#### What to do:
1. From the passage on power purchase agreements, translate this sentence into French: "Together, their combined demand volume is equivalent to a single large customer."
2. Answer from the passage on power purchase agreements:
(a) What can PPAs cost in fees to officiate?
(b) Which instrument does the passage call the most promising?
(c) Which contract lengths may smaller consumers be unable to commit to?
3. Proceed with the passage on power purchase agreements, starting after its final sentence.

#### Supplied passage:

Power Purchase Agreements (PPAs) are a key financial instrument for opening up access to renewable electricity for large commercial users - providing certainty for both the consumer and supplier on prices and volumes up to decades in advance. Additionally, PPAs provide hedging for customers with critical processes, such as heavy industry, as well as lock in demand for new renewable power projects at the inception stage.
However, at their core they are highly complex legal agreements that can run into the hundreds of pages and cost hundreds of thousands of pounds in fees to officiate. This makes them attractive only when millions of pounds of energy will change hands, effectively locking out smaller consumers and suppliers from access to renewable power. As the cost of electricity from wind and solar plants tumbles, PPAs are becoming more and more popular for commercial customers that do not necessarily trust the day-ahead market to get the best deals. A critical obstacle to empowering these smaller consumers in transitioning to a fully renewable supply of electricity via a PPA is reaching the volumes of demand needed to make the legal costs viable.
A variety of instruments have been created to try and address this problem, the most promising of which is the aggregated PPA. In this arrangement, a group of smaller consumers band together and agree on a fixed price and set of terms, presenting them to a supplier as if they were a single PPA. Together, their combined demand volume is equivalent to a single large customer. Whilst this is a logical and financially sound approach to overcoming the previous concerns, it opens up a Pandora’s box of fresh challenges - namely, how do we construct an aggregate PPA such that the risk profiles, risk tolerances, legal budgets, and a host of other company preferences can be combined and measured in such a way that the deal is still attractive to the supplier? Smaller consumers also require flexibility, and may not be able to commit to 5-year contracts, let alone 20-year contracts - how can the price and default risk of individual sites be fairly distributed among all parties in an aggregated PPA?

#### Data section:

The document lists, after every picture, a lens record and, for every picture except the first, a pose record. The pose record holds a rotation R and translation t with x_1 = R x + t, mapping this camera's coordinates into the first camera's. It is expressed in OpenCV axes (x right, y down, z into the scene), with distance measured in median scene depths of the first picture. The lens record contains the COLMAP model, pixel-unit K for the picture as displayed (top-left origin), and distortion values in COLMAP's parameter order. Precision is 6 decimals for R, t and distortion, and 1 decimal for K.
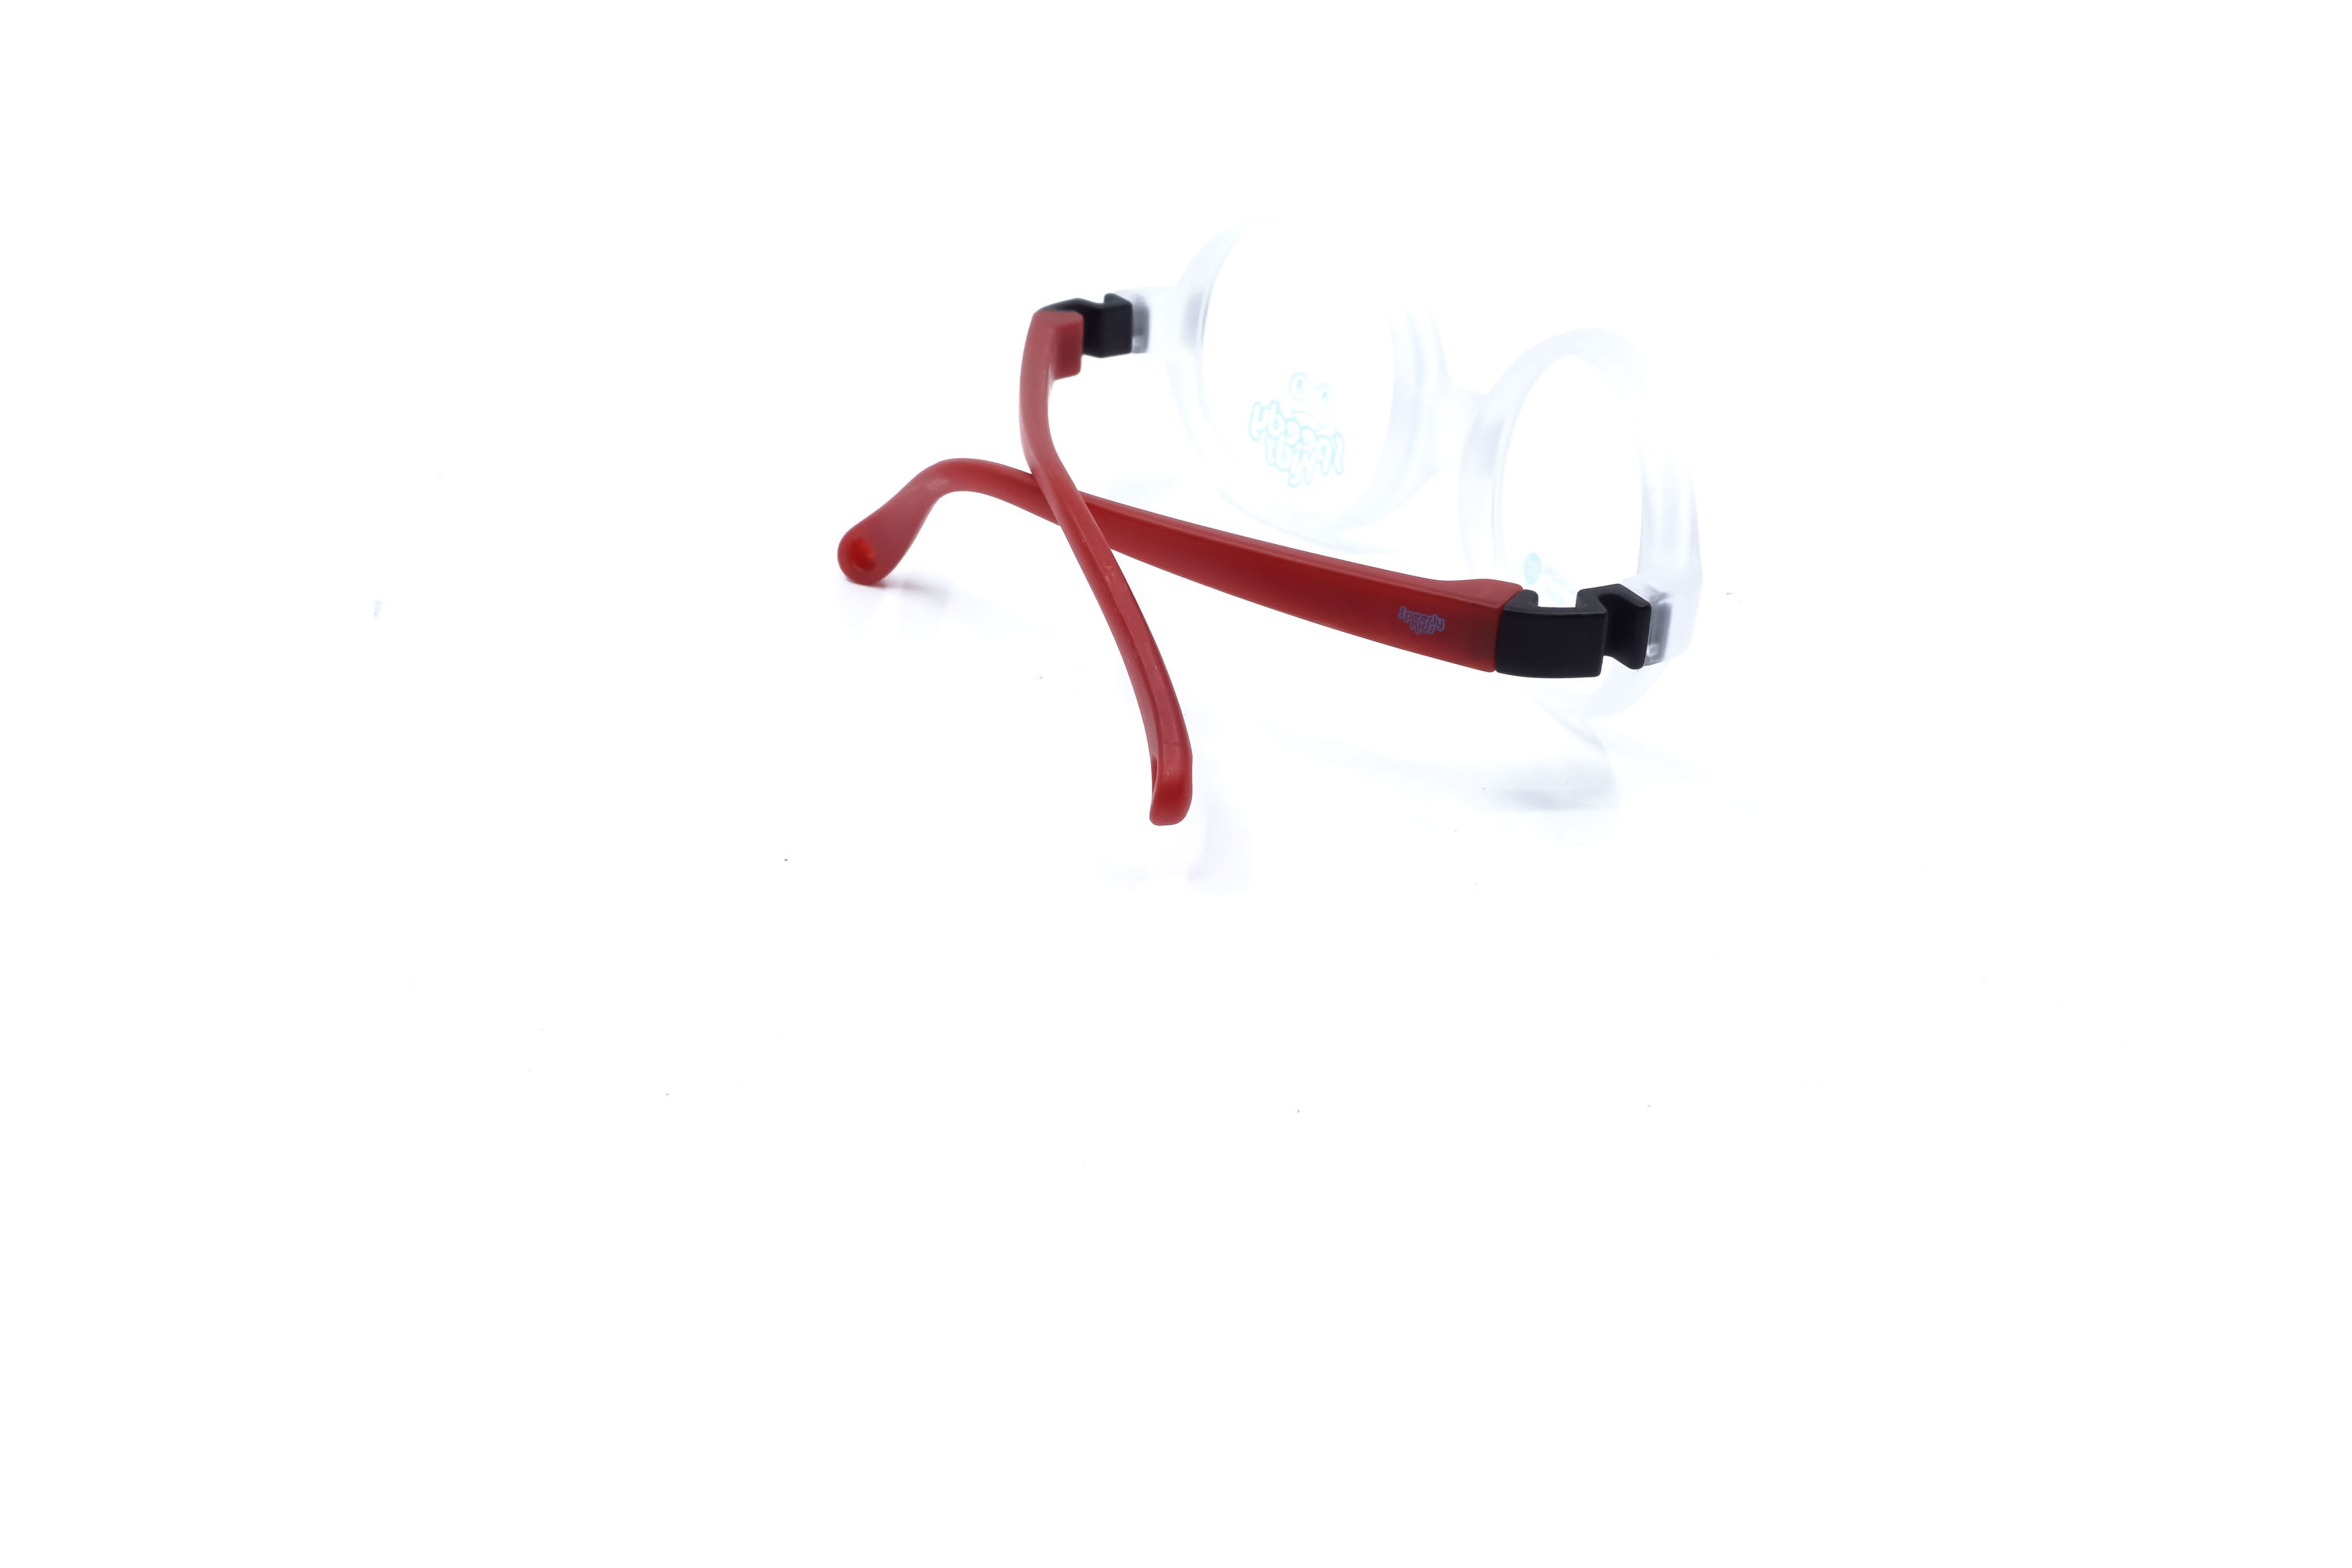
lens RADIAL K [[2434.9, 0, 1176.0], [0, 2434.9, 784.0], [0, 0, 1]] dist [0.013144, 0.007481]
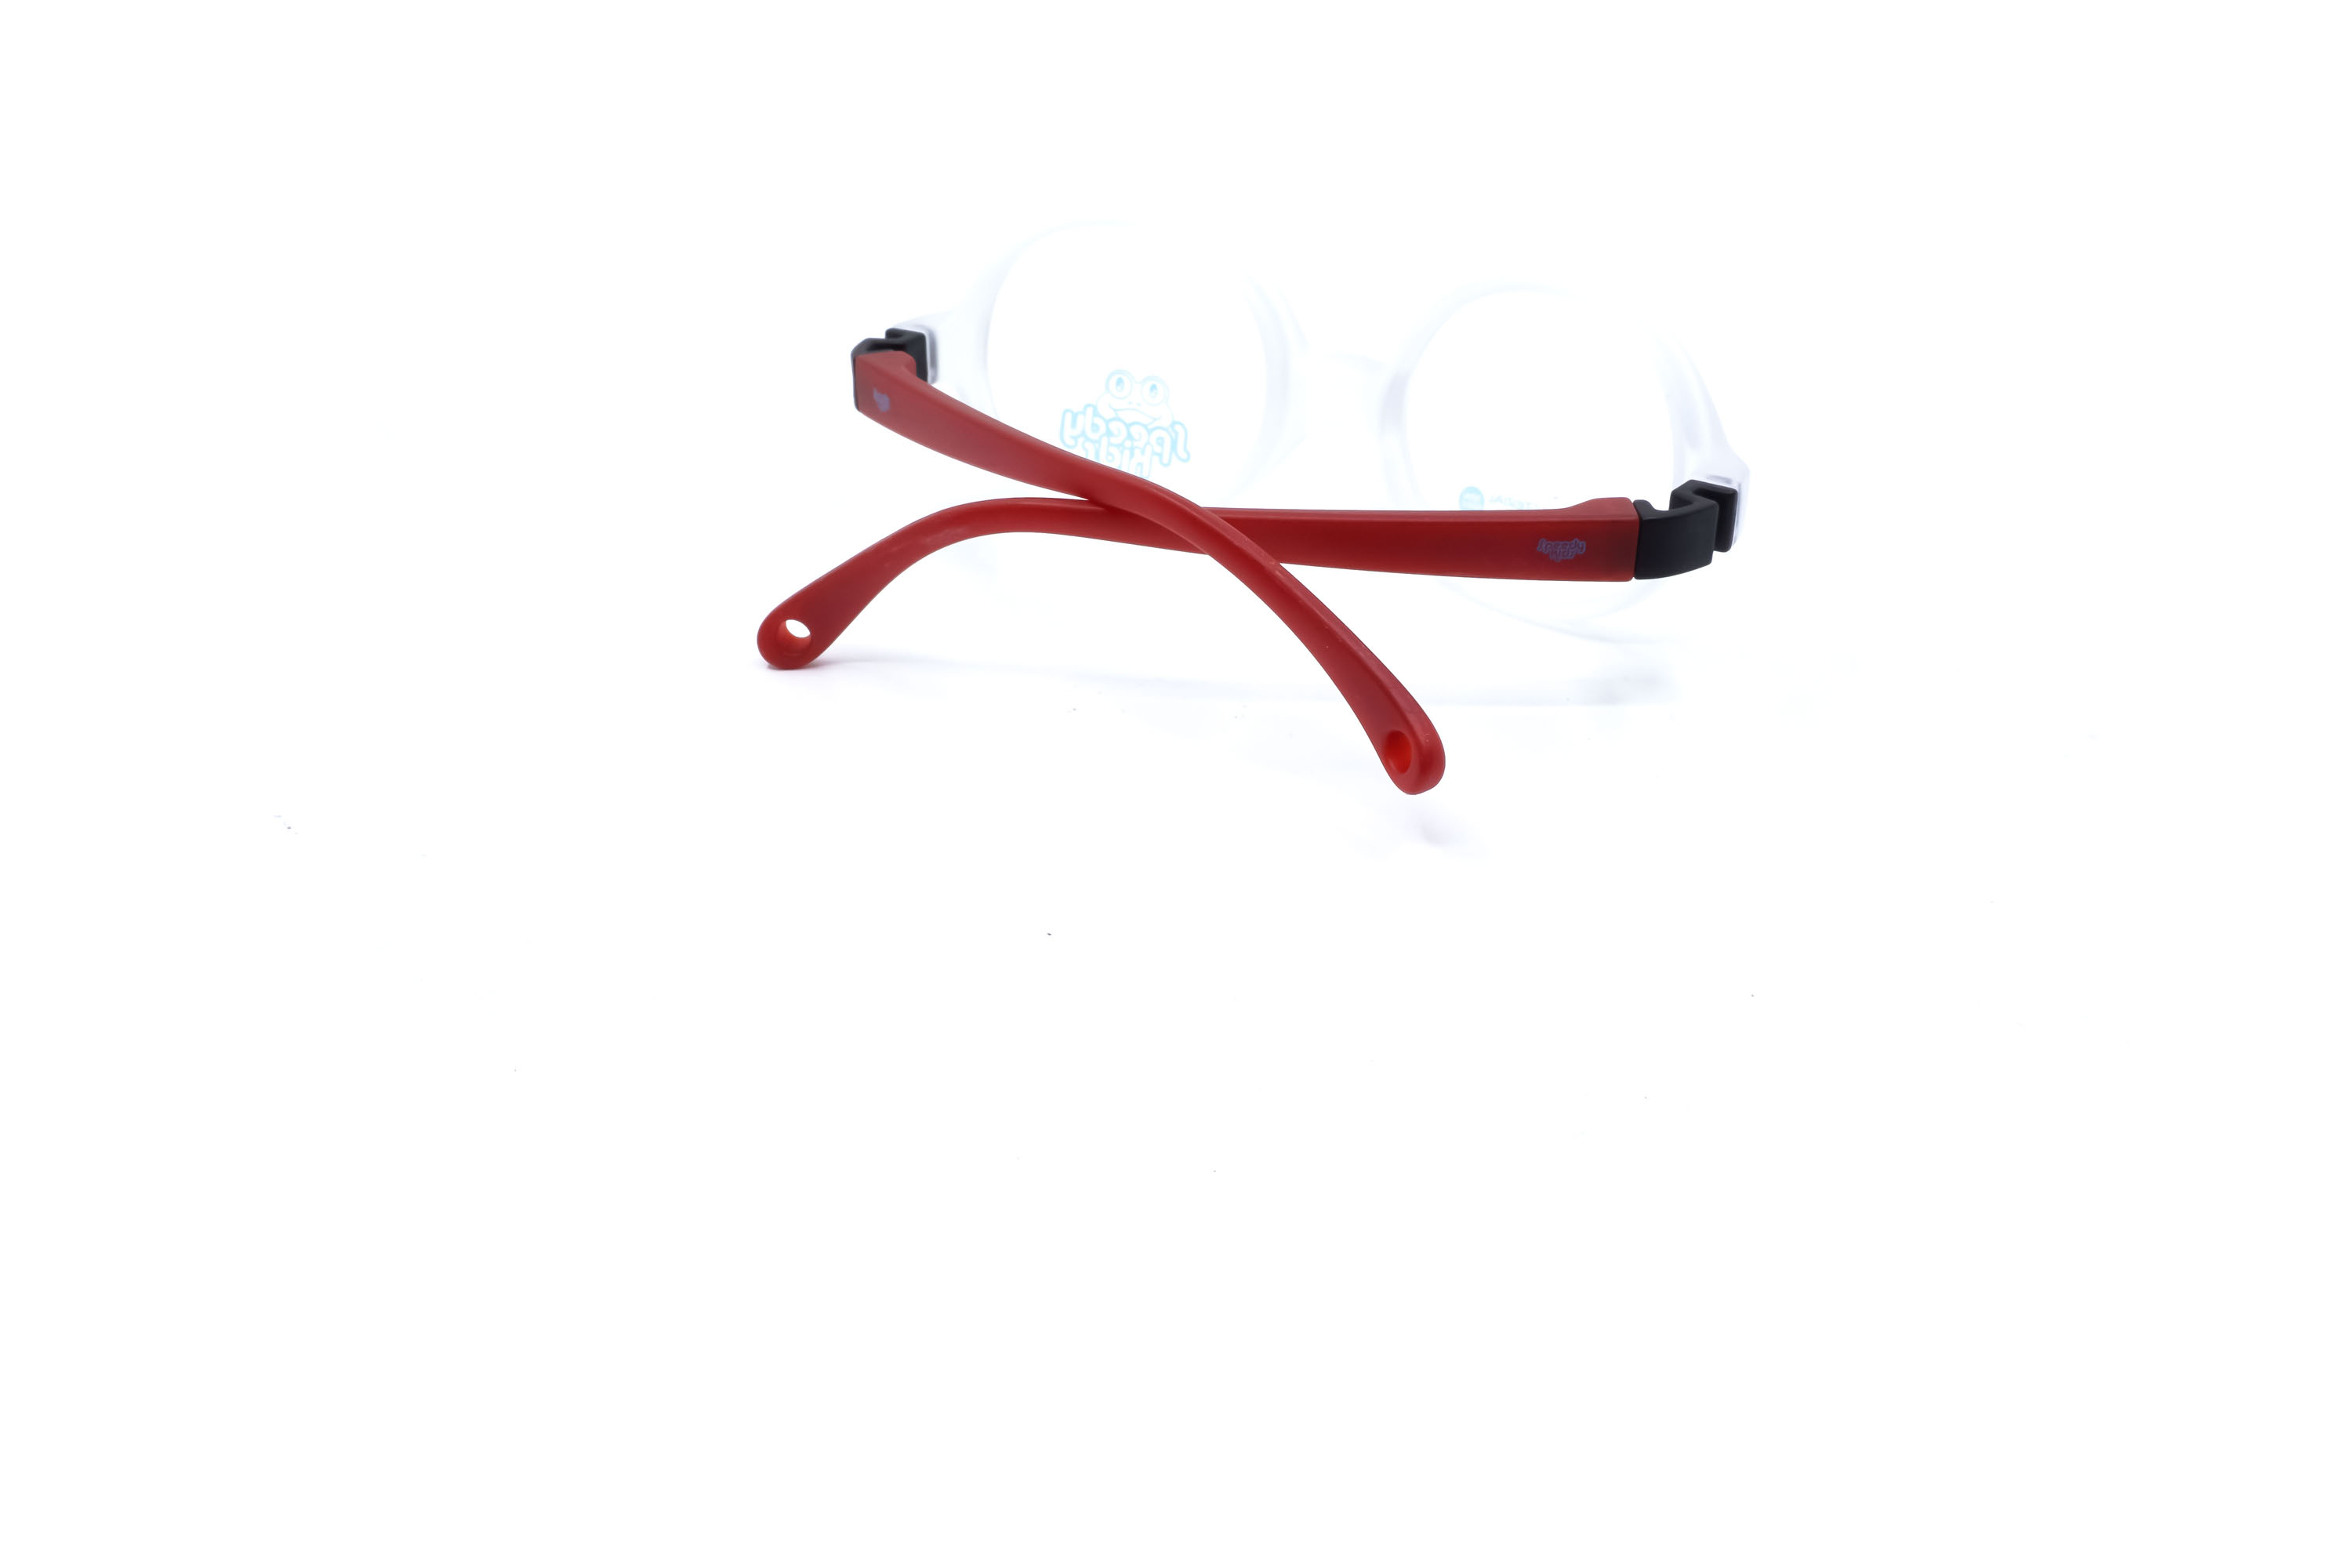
lens RADIAL K [[2434.9, 0, 1176.0], [0, 2434.9, 784.0], [0, 0, 1]] dist [0.013144, 0.007481]
pose [[0.857769, -0.245531, 0.451605, -0.425721], [0.249725, 0.966952, 0.051396, -0.049784], [-0.449299, 0.068692, 0.890737, 0.104585]]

#### Answers for the tasks:
1. Ensemble, leur volume de demande combiné équivaut à celui d'un seul grand client.

2.
(a) Hundreds of thousands of pounds.
(b) The aggregated PPA.
(c) 5-year contracts, let alone 20-year contracts.

3.
This is the goal of Zeigo, a London-based startup aiming to democratise access to clean energy for corporates committed to decarbonisation. Through data-driven recommendation systems and novel characterisation methods, Zeigo have developed a platform that matches consumers and suppliers at either end of the PPA syndication process - providing transparency and a level playing field for smaller consumers to band together into aggregate groups. To engage the energy data community and help generate novel ideas to tackle these challenges, Zeigo launched the EcoHack 2020 hackathon on the 9th of October 2020, held virtually across the day with four teams from a wide range of backgrounds. Our mission was broad - to devise solutions to break down the barriers between smaller consumers and PPAs.
Representing Site-Level PPAs by Term Length and Credit Default Risk
In our winning solution we developed a brand new method for dynamically pricing power for each constituent member of an aggregated PPA, based on its credit default risk, requested annual demand, and length of contract. The price for existing members of the PPA will never change once they’re in, but dynamically pricing new entrants in this way ensures that the additional risk borne by the aggregate PPA as a whole is marginally allocated to the incoming party. This also ensures that the price and default risk seen by the supplier does not change - this is handled by calculating a dynamic exit cost for each buyer to leave the pool that is a function of the equivalent day-ahead price they would have paid had they satisfied their demand from the market.
1000 Monte Carlo Default Simulations Using Zeigo's PPA Data
For the sample of PPAs provided to us by Zeigo, we created a Monte Carlo simulation of default rates for each of the sites, based on their demand volume and credit rating. From this, we took a number of quantiles and tested which would give the best indicator of individual site default risk. These were then allocated to each site proportional to their demand volume, and used to derive their dynamic and personalised price.
Furthermore, in addition to the default risk we estimated the balancing costs associated with each PPA pool, using production data from existing UK wind farms and example consumption profiles for each demand site. Doing so allowed us to quantify the volume matching cost for each consumer, enabling tailored PPA prices that internalise these externalities. The final prices reflected the capture price that the supplier could have achieved in the wholesale market, the default risk of the buyer, the volume matching cost of the buyer, and an uplift to account for additional risks and Zeigo platform costs. An example pool of resulting prices is illustrated below.
Dynamic Prices Allocated to Each Site, Derived From Default Risk, Balancing Exposure, Horizon, and Demand Volume.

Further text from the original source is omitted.